High school friends of Albert Hawkins had no idea after he received a master's degree at the Lyndon B. Johnson School of Public Affairs at the University of Texas that he would wind up as a White House aide to a Republican President.

But that is what happened to the 1971 graduate of Paschal High School in Fort Worth, TX.

From 1994 to 2000, the ambitious Black man was the State Budget Director for then Texas Governor George W. Bush.

In that capacity, he served as the chief advisor to the governor on state fiscal issues, oversaw the development of the governor's state budget, and represented the governor before the legislature on budgetary matters.

In a detour from his career, he served as a deputy campaign manager for the Bush-Cheney Presidential Campaign.

His responsibilities included financial planning, strategic management of campaign resources, and supporting the policy development process.

After Bush took over as president, Hawkins immediately joined the senior staff President Bush appointed him Assistant to the President and Secretary of the Cabinet.
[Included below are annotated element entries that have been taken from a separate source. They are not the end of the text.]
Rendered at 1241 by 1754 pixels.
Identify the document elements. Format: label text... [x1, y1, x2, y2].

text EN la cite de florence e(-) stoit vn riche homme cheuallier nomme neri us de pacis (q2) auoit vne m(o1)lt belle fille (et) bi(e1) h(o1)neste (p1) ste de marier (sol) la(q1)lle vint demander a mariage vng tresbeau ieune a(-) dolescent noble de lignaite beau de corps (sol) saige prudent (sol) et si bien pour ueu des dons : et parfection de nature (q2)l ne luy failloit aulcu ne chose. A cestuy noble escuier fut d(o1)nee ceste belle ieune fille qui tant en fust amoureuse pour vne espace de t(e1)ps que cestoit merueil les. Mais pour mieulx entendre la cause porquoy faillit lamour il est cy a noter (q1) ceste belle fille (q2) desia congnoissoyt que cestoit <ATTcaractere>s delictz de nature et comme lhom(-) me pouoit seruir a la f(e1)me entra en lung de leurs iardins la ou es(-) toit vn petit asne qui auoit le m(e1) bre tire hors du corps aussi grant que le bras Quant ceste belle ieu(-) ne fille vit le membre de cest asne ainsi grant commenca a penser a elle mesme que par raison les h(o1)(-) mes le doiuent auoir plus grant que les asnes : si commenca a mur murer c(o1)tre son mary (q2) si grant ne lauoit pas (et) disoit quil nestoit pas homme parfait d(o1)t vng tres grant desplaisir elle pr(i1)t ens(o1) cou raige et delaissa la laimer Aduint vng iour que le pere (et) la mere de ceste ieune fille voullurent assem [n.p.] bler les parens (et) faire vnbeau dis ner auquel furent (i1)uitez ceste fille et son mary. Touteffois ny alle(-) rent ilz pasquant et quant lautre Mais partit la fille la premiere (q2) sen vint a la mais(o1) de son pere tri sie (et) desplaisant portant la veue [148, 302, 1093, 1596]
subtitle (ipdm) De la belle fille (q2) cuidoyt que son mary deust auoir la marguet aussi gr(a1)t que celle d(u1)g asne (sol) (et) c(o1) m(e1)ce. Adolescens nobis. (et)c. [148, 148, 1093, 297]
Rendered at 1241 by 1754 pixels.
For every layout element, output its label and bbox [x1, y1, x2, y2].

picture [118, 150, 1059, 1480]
In this position, he serves as the liaison between the White House and the Cabinet.

His duties include advising the President of Cabinet activities and issues affecting Cabinet departments; facilitating effective Cabinet involvement with the White House policy development efforts, and communicating White House plans and policies to the Cabinet members.

A respected budget authority, he has received many awards, including the 2001 Distinguished Alumnus of the Lyndon B. Johnson School of Public Affairs, Outstanding Texas Leader (1998) and Texas State Administrator of the Year (1998).

With the avalanche of publicity surrounding National Security Advisor Condoleezza Rice and Secretary of State Colin Powell, Hawkins remains unknown in many political circles. The silence doesn't bother him. After all, he is the closest Black to the president now and during the last decade.

Hawkins earned a bachelor's degree in government from the University of Texas at Austin in 1975. He received a master's degree of public affairs from the Lyndon B. Johnson School of Public Affairs at the University of Texas in 1978.